▶ REQUIREMENTS
Reproduce, word for word, everything from the start of the listing below down to and including the line that contains "ટ્રાન્ઝિશનલ".

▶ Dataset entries
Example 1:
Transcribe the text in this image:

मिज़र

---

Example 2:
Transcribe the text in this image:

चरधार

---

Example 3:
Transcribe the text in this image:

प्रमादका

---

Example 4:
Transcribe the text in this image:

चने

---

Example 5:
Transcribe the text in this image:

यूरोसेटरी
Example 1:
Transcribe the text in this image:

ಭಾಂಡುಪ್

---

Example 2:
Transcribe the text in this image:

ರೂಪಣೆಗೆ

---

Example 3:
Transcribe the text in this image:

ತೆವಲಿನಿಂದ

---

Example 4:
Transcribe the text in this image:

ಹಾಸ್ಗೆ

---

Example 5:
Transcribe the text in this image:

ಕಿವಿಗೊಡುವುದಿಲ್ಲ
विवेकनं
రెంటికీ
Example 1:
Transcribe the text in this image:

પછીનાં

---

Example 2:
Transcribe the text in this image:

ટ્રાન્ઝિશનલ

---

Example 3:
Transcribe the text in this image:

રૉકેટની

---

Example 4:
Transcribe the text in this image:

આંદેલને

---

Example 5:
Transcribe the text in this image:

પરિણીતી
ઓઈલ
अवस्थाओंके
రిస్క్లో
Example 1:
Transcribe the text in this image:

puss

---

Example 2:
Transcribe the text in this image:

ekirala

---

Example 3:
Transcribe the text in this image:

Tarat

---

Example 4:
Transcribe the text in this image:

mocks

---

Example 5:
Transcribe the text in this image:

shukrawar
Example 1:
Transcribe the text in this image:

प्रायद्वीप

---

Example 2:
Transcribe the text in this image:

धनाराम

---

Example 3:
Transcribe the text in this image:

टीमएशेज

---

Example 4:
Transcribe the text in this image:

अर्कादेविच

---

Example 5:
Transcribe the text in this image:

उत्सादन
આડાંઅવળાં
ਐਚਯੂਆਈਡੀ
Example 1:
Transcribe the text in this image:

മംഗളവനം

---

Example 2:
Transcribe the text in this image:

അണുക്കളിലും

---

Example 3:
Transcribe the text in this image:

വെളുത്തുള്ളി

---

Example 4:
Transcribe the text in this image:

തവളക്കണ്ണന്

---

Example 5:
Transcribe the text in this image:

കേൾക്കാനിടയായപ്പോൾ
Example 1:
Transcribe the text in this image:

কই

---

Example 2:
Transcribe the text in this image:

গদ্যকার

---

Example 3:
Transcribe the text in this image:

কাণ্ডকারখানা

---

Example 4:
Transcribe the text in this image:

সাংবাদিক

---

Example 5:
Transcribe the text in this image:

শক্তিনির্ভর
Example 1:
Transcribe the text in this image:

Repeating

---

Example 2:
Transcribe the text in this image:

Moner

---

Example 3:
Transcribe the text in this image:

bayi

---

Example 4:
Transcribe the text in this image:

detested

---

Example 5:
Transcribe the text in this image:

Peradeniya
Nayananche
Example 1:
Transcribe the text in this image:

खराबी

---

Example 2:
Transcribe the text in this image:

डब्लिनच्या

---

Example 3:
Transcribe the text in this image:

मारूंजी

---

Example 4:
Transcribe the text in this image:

▶ TASK ANSWER
Example 1:
Transcribe the text in this image:

मिज़र

---

Example 2:
Transcribe the text in this image:

चरधार

---

Example 3:
Transcribe the text in this image:

प्रमादका

---

Example 4:
Transcribe the text in this image:

चने

---

Example 5:
Transcribe the text in this image:

यूरोसेटरी
Example 1:
Transcribe the text in this image:

ಭಾಂಡುಪ್

---

Example 2:
Transcribe the text in this image:

ರೂಪಣೆಗೆ

---

Example 3:
Transcribe the text in this image:

ತೆವಲಿನಿಂದ

---

Example 4:
Transcribe the text in this image:

ಹಾಸ್ಗೆ

---

Example 5:
Transcribe the text in this image:

ಕಿವಿಗೊಡುವುದಿಲ್ಲ
विवेकनं
రెంటికీ
Example 1:
Transcribe the text in this image:

પછીનાં

---

Example 2:
Transcribe the text in this image:

ટ્રાન્ઝિશનલ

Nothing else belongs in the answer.